1976年1月新兵訓練センターで発生した新型インフルエンザ騒動に関する専門家,政治家、医薬品業界の顛末報告書に関するもの。
政治家に野心のある専門家が絡めばどの国でも混乱と無駄が生じるのは民主主義制度の代償であろう。
ギランバレー症候群状の副作用に田舎の開業医が気が付いた経緯が興味深い。観察力不足で副作用に気が付かない臨床医が実に多ことの裏返しでもある(p163-)。

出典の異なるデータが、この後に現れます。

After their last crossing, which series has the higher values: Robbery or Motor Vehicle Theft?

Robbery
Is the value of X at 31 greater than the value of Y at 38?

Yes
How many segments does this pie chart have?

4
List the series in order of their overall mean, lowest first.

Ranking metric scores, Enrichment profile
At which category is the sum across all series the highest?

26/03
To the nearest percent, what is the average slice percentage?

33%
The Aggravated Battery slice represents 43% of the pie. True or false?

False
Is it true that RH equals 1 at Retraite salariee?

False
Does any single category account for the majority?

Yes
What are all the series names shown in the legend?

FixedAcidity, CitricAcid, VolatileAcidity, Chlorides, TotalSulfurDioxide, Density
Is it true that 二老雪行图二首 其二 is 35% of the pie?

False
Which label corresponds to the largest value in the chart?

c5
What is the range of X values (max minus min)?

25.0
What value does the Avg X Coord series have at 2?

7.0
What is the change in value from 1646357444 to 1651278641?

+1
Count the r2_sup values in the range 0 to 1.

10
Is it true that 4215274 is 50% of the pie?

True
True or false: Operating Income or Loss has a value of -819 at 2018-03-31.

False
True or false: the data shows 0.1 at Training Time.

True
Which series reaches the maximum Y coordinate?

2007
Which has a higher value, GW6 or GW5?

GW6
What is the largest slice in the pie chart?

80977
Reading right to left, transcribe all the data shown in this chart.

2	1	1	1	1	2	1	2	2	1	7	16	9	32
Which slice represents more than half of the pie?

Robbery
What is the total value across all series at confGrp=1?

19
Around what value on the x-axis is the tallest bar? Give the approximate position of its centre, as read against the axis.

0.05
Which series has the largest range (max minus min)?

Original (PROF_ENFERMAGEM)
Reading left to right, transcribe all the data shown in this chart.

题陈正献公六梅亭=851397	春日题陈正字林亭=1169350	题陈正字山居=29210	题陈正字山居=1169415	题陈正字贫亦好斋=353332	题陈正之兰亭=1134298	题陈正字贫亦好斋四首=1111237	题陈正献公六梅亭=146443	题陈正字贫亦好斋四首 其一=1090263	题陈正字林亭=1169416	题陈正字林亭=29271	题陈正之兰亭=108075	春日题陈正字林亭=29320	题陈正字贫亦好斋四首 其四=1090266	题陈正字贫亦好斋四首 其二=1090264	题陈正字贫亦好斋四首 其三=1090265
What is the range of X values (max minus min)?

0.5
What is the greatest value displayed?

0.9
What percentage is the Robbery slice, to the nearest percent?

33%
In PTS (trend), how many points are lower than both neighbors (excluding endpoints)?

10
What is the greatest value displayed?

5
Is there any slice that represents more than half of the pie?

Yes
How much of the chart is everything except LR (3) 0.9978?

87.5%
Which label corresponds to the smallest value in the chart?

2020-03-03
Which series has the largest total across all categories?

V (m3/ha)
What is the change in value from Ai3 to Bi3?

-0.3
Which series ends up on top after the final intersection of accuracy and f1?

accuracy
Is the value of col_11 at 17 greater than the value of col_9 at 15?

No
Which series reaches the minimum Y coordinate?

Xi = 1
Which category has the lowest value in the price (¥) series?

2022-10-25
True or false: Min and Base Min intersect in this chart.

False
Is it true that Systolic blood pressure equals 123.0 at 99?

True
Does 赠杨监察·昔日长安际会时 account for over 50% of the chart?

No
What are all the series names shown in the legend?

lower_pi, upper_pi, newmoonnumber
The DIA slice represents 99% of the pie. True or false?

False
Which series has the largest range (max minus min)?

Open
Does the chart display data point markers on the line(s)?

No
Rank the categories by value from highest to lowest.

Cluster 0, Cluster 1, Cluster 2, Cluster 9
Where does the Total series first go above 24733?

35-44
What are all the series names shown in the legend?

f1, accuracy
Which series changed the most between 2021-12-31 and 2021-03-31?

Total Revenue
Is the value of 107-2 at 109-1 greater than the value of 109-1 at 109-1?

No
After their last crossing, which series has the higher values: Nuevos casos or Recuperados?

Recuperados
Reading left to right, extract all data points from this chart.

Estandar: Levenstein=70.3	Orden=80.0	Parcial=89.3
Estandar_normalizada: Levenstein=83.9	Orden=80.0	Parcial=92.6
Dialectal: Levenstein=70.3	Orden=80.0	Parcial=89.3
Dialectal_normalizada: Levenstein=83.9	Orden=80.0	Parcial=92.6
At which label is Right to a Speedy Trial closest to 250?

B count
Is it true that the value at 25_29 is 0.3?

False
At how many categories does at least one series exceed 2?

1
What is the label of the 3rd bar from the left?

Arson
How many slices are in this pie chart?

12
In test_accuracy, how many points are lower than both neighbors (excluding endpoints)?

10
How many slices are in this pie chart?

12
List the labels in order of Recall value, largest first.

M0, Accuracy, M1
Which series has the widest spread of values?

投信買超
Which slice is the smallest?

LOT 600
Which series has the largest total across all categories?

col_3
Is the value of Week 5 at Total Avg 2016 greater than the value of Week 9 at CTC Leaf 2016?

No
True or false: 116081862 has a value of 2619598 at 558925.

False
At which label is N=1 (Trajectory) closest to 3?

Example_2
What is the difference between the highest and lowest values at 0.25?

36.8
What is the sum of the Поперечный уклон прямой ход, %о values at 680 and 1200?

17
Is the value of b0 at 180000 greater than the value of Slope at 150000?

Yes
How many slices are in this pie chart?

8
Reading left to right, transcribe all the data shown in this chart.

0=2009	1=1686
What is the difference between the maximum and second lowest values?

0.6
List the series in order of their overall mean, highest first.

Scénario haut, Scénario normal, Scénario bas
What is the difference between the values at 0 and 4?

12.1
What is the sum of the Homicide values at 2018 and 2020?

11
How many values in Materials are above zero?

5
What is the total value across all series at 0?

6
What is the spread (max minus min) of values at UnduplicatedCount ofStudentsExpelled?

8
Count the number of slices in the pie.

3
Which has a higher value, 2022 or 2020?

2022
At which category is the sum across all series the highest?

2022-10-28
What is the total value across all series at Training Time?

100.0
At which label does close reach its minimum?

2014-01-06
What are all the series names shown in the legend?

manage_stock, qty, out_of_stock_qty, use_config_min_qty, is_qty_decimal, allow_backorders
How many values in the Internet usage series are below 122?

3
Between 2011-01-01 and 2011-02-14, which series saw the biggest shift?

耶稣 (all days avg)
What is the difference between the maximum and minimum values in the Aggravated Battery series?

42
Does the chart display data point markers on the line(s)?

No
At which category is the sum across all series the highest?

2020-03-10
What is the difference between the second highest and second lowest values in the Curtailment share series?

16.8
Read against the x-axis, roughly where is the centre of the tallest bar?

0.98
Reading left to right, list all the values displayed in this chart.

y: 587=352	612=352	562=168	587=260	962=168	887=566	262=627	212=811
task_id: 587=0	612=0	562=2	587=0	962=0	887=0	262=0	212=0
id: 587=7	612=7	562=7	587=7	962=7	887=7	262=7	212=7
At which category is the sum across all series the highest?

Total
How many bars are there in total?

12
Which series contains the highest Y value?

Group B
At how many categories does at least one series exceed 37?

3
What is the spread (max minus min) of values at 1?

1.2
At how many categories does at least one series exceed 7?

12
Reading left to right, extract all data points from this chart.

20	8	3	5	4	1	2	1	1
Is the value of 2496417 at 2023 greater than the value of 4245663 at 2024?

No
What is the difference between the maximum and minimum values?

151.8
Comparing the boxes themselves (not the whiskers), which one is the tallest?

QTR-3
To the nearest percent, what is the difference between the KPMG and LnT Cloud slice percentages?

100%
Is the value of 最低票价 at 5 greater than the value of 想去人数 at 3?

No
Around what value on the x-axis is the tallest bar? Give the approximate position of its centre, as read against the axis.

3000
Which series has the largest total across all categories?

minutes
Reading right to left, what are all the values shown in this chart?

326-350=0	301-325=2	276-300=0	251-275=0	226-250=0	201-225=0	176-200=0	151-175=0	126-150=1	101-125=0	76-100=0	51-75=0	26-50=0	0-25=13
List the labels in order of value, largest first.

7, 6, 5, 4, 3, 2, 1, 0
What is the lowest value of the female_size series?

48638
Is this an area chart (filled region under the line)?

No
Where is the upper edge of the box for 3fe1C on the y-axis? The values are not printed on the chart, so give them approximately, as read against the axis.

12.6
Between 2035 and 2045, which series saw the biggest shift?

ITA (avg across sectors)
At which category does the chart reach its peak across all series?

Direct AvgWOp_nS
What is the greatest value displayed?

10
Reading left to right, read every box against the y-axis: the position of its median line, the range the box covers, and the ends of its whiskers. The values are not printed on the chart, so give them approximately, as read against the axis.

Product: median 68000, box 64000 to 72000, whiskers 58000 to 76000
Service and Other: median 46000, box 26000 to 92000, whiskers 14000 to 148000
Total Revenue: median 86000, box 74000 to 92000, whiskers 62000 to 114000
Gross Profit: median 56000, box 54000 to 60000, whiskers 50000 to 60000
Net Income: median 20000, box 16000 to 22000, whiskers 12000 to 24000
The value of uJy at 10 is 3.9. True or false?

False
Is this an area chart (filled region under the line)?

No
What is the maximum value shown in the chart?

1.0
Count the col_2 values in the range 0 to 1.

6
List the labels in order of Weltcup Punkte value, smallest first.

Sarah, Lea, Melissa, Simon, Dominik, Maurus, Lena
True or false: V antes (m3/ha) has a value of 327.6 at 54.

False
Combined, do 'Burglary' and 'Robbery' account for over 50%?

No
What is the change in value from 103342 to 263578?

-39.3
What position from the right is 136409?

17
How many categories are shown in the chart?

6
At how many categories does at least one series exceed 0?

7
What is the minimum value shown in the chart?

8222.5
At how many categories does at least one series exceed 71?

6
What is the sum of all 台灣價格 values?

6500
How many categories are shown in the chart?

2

FactFinding目的の調査報告をベースにしているせいか、冗漫である。政治の駆け引きよりはインフルエンザワクチンの副作用発見の経緯と病気の専門的見解に興味のある人は第9章「開始、そして中止」と第13章「専門的あとがき」を読めばよい。
原著の出版は1983年、その後のウイルス研究の進展などを訳語解説の項にわかり易くまとめて貰いたかった。
この分野も地震予知と同様に未だに混沌とした状態が実情で、纏めようが無いのかも知れない。
同じ訳者の「史上最悪のインフルエンザ」ほどの迫力は無いが、ワクチンの頼りなさの実体は判る。
受精卵で培養製造されるワクチンに残存する卵たんぱく質などのアレルギー誘発その他の副作用についても気になる。